Эхо из прошлого | страница 63
— Какая я тебе тетя, племянничек хренов, просто Тоня, а можно и Тонечка, но это потом.
Мне 15, Тоне 18, но я то заморышь казенного харча, против ее домашнего.
— Рулить можешь? Ездил когда-нибудь на машине? За баранку держался?
Мне стыдно признаться, что никогда не рулил, поэтому я утвердительно качало головой: Ага. А сам думаю, ну что уж тут такого-то, видел ведь, как крутят руль шофера, ерунда какая!
— Садись за руль, смотри это сектор газа, это рычаг перемены передач, это фрикцион… — получаю краткий инструктаж к полученным прежде «навыкам вождения», — выжимай педаль фрикциона, втыкай скорость, и по-е-ха-ли!

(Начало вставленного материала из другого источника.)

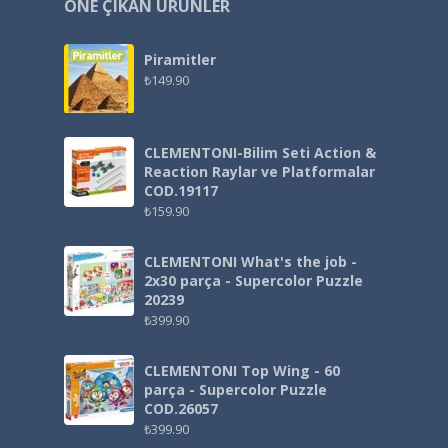
ÖNE ÇIKAN ÜRÜNLER
Piramitler
₺
149.90
CLEMENTONI-Bilim Seti Action &
Reaction Raylar ve Platformalar
COD.19117
₺
159.90
CLEMENTONI What's the job -
2x30 parça - Supercolor Puzzle
20239
₺
399.90
CLEMENTONI Top Wing - 60
parça - Supercolor Puzzle
COD.26057
₺
399.90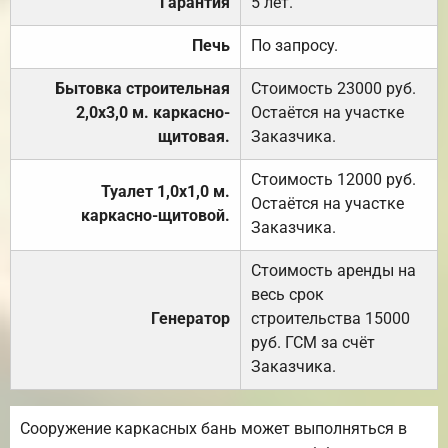
Гарантия
5 лет.
Печь
По запросу.
Бытовка строительная
Стоимость 23000 руб.
2,0х3,0 м. каркасно-
Остаётся на участке
щитовая.
Заказчика.
Стоимость 12000 руб.
Туалет 1,0х1,0 м.
Остаётся на участке
каркасно-щитовой.
Заказчика.
Стоимость аренды на
весь срок
Генератор
строительства 15000
руб. ГСМ за счёт
Заказчика.
Сооружение каркасных бань может выполняться в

Да мы поехали, и Тоня запела песню:
— Прокати нас Петруша на тракторе, до околицы нас прокати!…
Хорошо ей петь, а я верчу проклятый руль туда-сюда! А трактор упрямо лезет на то, что лежит не на дороге: то на забор, то на соседний трактор. Не успела Тоня допеть куплет, как трактор, взбрыкнув, бросился на столб. Машину мы остановить не успели, и пришлось нам с Тоней-Тонечкой снимать радиатор и, под матерщину инженера ЛЗС, тащить его в медницкую. Тоня запретила мне говорить и всю вину взяла на себя. Ее сняли с «интера» и перевели на «НАТИк», а меня перевели в сажальщики. Но Тоня меня не забыла и через несколько дней уже в степи посадила за рычаги гусеничного «НАТИка». Спасибо тебе моя наставница Тетя Тоня, Тоня, Тоничка! Я в армии, сидя за рычагами САУ-154, вспоминал тебя. И сейчас, услышав песню про тракториста Петрушу, я вижу красный «интер», упрямо лезущий на столб, Тетю Тоню и рядом с ней мальчишку в форме учащегося «Трудовых Резервов».

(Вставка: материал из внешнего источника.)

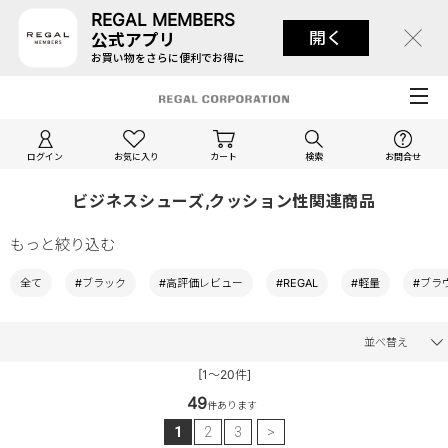
REGAL MEMBERS
開く
公式アプリ
お買い物をさらに便利でお得に
ログイン
お気に入り
カート
検索
お問合せ
ビジネスシューズ,クッション性関連商品
もっと絞り込む
全て
#ブラック
#高評価レビュー
#REGAL
#軽量
#ブラ
並べ替え
[1～20件]
49
件あります
1
2
3
>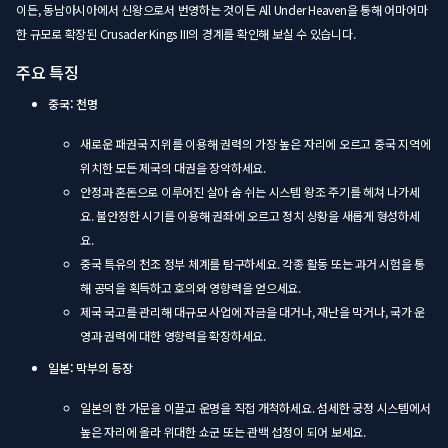
이든, 동남아시아에서 신왕으로서 번영하는 것이든 All Under Heaven을 통해 어마어마
한 규모로 확장된 Crusader Kings III의 경계를 확인해 보실 수 있습니다.
주요 특징
중국: 천명
새로운 패권국 지위를 이용해 권력의 가장 높은 자리에 오르고 중국 지역에
위치한 모든 제국의 대권을 장악하세요.
안정과 혼돈으로 이루어진 살아 숨 쉬는 시스템 왕조 주기를 헤쳐 나가세
요. 불안정한 시기를 이용해 권좌에 오르고 정치 상황을 새롭게 형성하세
요.
중국 특유의 천조 정부 체계를 탐구하세요. 각종 활동 또는 과거 시험을 통
해 공덕을 획득하고 호의와 영향력을 얻으세요.
제국 국고를 관리해 대규모 사업에 자금을 대거나, 재난을 막거나, 국가 운
영과 권력에 대한 영향력을 확장하세요.
일본: 막부의 등장
일본의 한 가문을 이끌고 운명을 직접 개척하세요. 섬세한 궁정 시스템에서
높은 자리에 올라 위대한 쇼군 또는 관백 섭정이 되어 보세요.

О периоде моей учебы в Ремесленном Училище воспоминаний немало, но я хотел описать войну глазами мальчишки, война окончилась. Я немного перетянул время и прихватил чуть послевоенного, но все еще связанного с войной. Наверное, война останется с нами до нашего конца. Что значит мой опыт жизни тринадцатилетнего мальчишки для сегодняшнего тринадцатилетнего?

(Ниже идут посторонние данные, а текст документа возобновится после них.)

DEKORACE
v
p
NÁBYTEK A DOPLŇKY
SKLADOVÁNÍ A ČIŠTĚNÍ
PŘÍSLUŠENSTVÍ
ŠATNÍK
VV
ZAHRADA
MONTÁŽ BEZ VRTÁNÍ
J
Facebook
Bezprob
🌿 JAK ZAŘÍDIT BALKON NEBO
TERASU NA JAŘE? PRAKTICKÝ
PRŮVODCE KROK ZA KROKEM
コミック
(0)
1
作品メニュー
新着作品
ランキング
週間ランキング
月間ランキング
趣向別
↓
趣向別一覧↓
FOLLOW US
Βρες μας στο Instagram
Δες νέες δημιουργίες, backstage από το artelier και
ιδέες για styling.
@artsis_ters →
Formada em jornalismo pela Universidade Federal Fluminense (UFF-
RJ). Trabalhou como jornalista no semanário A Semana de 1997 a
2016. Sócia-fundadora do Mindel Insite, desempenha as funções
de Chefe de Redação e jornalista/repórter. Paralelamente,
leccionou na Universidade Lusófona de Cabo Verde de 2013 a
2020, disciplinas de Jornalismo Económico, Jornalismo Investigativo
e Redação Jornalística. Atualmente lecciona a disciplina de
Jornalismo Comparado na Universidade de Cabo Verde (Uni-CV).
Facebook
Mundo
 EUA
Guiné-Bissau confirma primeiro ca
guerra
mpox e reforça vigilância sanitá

Поезд медленно с чуфырканьем подтягивается к перрону, лязг сцепок — поезд встал. Из вагонов посыпался народ и все с чайниками бегут к низкому кирпичному строению с надписью: «Кубова Кипяток». В те годы на каждой станции были такие кубовые и все едущие поездом имели непременным атрибутом чайник. А железные дороги практически все были одноколейные. Поэтому были станции, полустанки, разъезды, где стояли и ждали встречного поезда, и грузовые, и пассажирские. На этих разъездах поезда встречали немецкие самолеты, те бомбили и если повреждался путь, поезда ждали ремонтные бригады и на перегонах. Если при бомбежке кого-то убивало, то его хоронили тут же, недалеко от путей. Жизнь от полустанка до полустанка. Может ли понять эту жизнь нынешний тринадцатилетний мальчишка? Нет. Да ему и не надо. В той жизни надо было жить и их счастье, что у них другая жизнь.